# St Augustine water clarity



## CaptDanS (Oct 26, 2017)

Look at the salinity, its almost fresh water. All the rain and discharge from the fresh water canals.
Thats why the water is tannic looking.


----------



## FSUDrew99 (Feb 3, 2015)

Exactly.... too much damn rain there and here in Jax. It'll clear up eventually...


----------



## Capt Rhan (Nov 8, 2017)

its the same in the gulf side it will clear op soon and you will wish it was raining again


----------



## Capt Rhan (Nov 8, 2017)

I just finished a snack of fresh sliced cukes and tomatoes from my garden thanks for the rain... YOMMMMY


----------



## Capt Rhan (Nov 8, 2017)

Im going to have my 2010 9.9 stroke merc for sale soon. Mechanic is making sure all is well with it.


----------



## Lip Snatcher (May 1, 2016)

Same in Palm Coast


----------



## arsinek (Jul 5, 2018)

I'm in Mandarin, sometimes fish St.Aug, I usually put in at Palm Valley. The water in St.Aug is actually cleaner than Palm Valley.

I fished Palm Valley area yesterday, the 4th, water was doodoo brown. Plenty of mullet around but I saw no signs of game fish, nor did I catch anything or even get a bite! I used all artificial.


----------



## Bill Payne (May 22, 2018)

Same in Ormond, I've never seen the river so brown & murky. Is that what it is, the rain?


----------



## arsinek (Jul 5, 2018)

Bill Payne said:


> Same in Ormond, I've never seen the river so brown & murky. Is that what it is, the rain?


Apparently.

I saw one guy say he checked the salinity level and it was off what it needs to be.

Anyone know how you check salinity levels?


----------



## CaptDanS (Oct 26, 2017)

I would say so.


----------



## Capt Rhan (Nov 8, 2017)

yelp runoff


----------



## Blue748 (May 28, 2017)

Flounder/Trout bite was on on Monday in St. Aug. Didn't sight fish.


----------



## 18590 (Aug 21, 2017)

arsinek said:


> Apparently.
> 
> I saw one guy say he checked the salinity level and it was off what it needs to be.
> 
> Anyone know how you check salinity levels?
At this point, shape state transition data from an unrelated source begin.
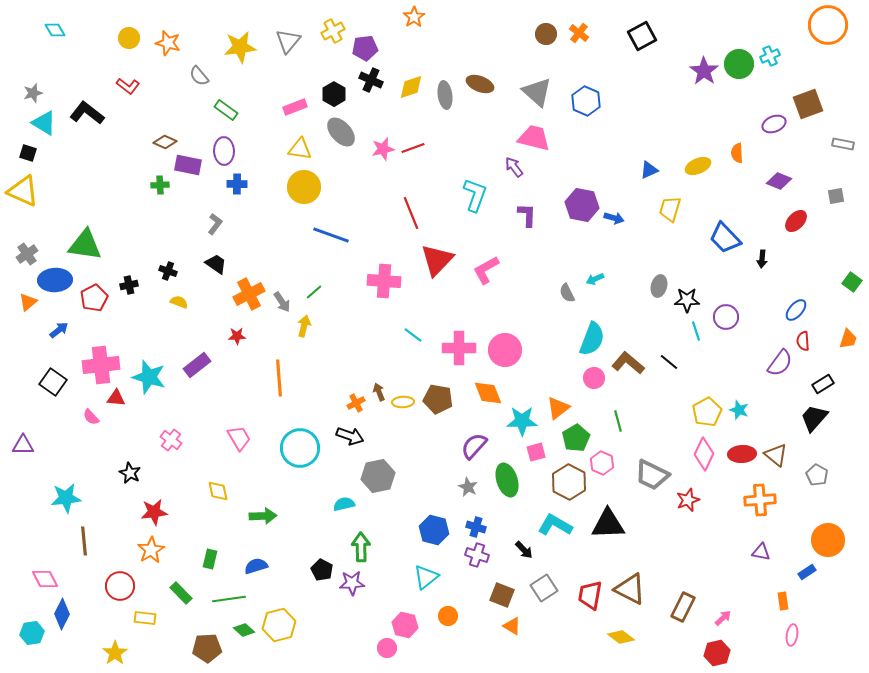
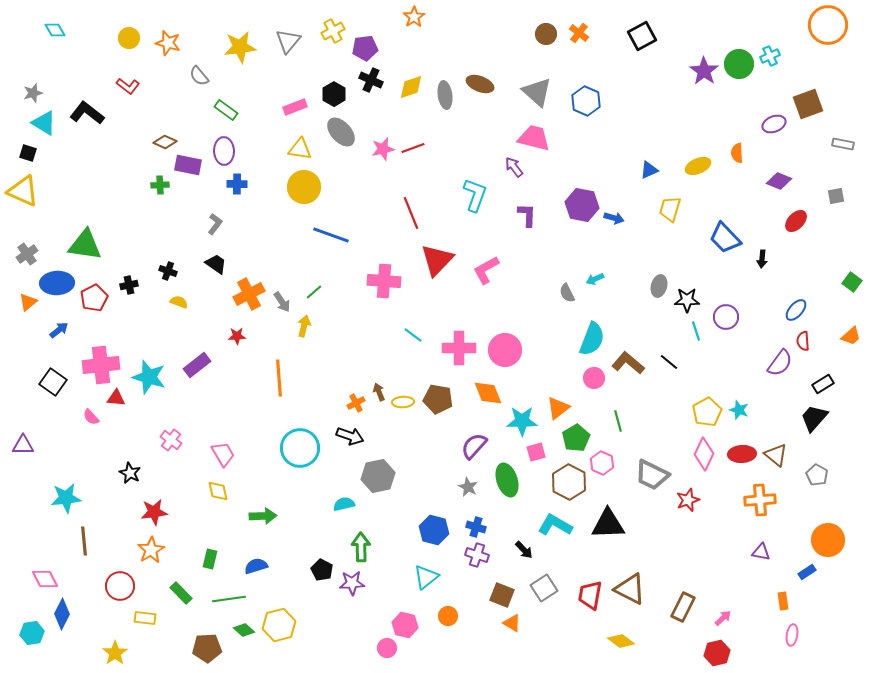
blue ellipse at (55, 280): moved 2 px right, 3 px down
orange trapezoid at (848, 339): moved 3 px right, 3 px up; rotated 30 degrees clockwise
pink trapezoid at (239, 438): moved 16 px left, 16 px down
orange triangle at (512, 626): moved 3 px up
yellow diamond at (621, 637): moved 4 px down
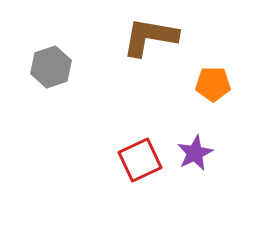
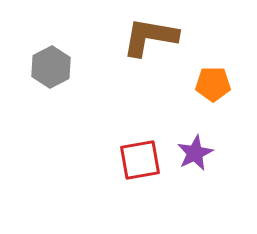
gray hexagon: rotated 9 degrees counterclockwise
red square: rotated 15 degrees clockwise
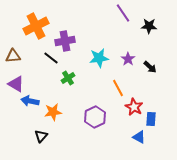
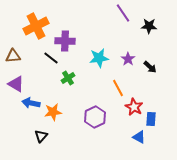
purple cross: rotated 12 degrees clockwise
blue arrow: moved 1 px right, 2 px down
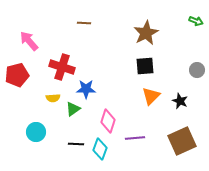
A salinity hydrometer from the pet shop would do it, or a refractometer if you want the measurement to be more precise.


----------



## Bill Payne (May 22, 2018)

Can you just check it at the surface, or do you need to get it deeper. Sorry if this is a stupid question, chemistry is not my strong suit.


----------



## Bill Payne (May 22, 2018)

CaptDanS said:


> I would say so.


That’s what I figured, the ocean seems to have gotten a bit clearer in the last few days, so hopefully all water conditions will improve.


----------